◆ Opdracht ◆
Tel in de onderstaande vermeldingen de regels waarin het woord "family" voorkomt. Geef uitsluitend het aantal.

◆ De vermeldingen ◆
□ □ □ □ □ □ □
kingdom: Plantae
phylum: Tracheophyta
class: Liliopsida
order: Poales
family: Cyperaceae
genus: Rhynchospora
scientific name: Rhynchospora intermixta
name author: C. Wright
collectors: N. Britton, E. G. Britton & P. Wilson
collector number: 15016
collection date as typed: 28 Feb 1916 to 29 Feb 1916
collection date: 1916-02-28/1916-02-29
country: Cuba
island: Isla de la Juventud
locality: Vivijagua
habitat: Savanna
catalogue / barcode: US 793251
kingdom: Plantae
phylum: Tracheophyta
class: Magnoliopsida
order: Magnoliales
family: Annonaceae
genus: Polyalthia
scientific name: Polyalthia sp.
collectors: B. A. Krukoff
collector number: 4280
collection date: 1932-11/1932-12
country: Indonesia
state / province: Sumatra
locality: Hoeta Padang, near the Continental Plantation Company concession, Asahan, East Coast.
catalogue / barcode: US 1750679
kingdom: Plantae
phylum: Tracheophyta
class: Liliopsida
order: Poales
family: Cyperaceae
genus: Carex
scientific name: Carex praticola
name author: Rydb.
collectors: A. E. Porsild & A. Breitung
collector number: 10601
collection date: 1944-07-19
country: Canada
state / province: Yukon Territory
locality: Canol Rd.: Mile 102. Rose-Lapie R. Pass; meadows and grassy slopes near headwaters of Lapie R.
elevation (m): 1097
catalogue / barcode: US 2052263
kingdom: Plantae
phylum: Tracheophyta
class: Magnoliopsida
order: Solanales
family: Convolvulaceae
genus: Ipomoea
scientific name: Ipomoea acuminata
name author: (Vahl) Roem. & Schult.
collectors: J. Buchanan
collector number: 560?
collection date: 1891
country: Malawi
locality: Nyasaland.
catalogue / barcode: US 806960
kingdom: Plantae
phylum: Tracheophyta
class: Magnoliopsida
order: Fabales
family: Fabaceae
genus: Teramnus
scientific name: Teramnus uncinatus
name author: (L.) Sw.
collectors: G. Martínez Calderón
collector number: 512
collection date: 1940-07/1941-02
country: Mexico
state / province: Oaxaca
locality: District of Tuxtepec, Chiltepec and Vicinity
□ □ □ □ □ □ □
◆ Uitwerking ◆
5